**About this task**
Which lines run from the one containing "MỠ BÔI TRƠN AL2-7" to the end of the records? Write them out exactly, both ends included, and nothing else.
———
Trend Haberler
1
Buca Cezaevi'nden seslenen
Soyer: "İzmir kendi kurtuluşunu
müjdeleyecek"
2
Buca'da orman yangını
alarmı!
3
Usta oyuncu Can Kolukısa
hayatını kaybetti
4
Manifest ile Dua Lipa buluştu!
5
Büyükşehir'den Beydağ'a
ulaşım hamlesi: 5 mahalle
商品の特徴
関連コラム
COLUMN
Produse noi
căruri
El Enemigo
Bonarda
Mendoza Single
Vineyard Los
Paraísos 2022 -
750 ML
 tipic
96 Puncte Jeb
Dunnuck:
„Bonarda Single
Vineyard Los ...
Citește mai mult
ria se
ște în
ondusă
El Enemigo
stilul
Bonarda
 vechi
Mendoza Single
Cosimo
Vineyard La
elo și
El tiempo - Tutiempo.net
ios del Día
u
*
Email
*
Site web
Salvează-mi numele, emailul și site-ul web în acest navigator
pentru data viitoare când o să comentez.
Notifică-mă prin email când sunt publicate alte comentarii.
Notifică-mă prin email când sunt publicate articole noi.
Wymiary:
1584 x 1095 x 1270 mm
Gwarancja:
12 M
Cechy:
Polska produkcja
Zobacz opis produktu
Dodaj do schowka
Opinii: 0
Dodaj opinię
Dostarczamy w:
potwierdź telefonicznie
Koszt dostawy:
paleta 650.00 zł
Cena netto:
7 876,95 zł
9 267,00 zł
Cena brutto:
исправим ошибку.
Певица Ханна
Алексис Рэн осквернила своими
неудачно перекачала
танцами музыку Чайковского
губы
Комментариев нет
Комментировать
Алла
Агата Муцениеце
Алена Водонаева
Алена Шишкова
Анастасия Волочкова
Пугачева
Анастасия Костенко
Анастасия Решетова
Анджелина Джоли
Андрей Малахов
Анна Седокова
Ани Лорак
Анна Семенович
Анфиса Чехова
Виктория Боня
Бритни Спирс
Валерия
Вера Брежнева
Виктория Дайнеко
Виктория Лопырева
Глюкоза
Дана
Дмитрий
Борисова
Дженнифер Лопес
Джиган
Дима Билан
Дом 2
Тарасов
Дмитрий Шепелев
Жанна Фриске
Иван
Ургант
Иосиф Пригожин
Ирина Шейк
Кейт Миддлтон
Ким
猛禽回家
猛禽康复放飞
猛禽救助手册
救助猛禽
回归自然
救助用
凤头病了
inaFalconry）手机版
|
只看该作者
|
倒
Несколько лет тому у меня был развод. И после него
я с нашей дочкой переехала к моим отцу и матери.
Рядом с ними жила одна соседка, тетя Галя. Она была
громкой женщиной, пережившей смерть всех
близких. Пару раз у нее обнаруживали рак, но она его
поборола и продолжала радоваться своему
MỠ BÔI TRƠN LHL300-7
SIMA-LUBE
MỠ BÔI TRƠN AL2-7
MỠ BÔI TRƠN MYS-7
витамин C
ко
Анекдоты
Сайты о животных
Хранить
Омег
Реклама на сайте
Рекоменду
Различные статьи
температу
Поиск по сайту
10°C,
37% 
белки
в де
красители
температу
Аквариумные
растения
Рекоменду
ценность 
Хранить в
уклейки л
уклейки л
———
**Exercise solution**
MỠ BÔI TRƠN AL2-7
MỠ BÔI TRƠN MYS-7
витамин C
ко
Анекдоты
Сайты о животных
Хранить
Омег
Реклама на сайте
Рекоменду
Различные статьи
температу
Поиск по сайту
10°C,
37% 
белки
в де
красители
температу
Аквариумные
растения
Рекоменду
ценность 
Хранить в
уклейки л
уклейки л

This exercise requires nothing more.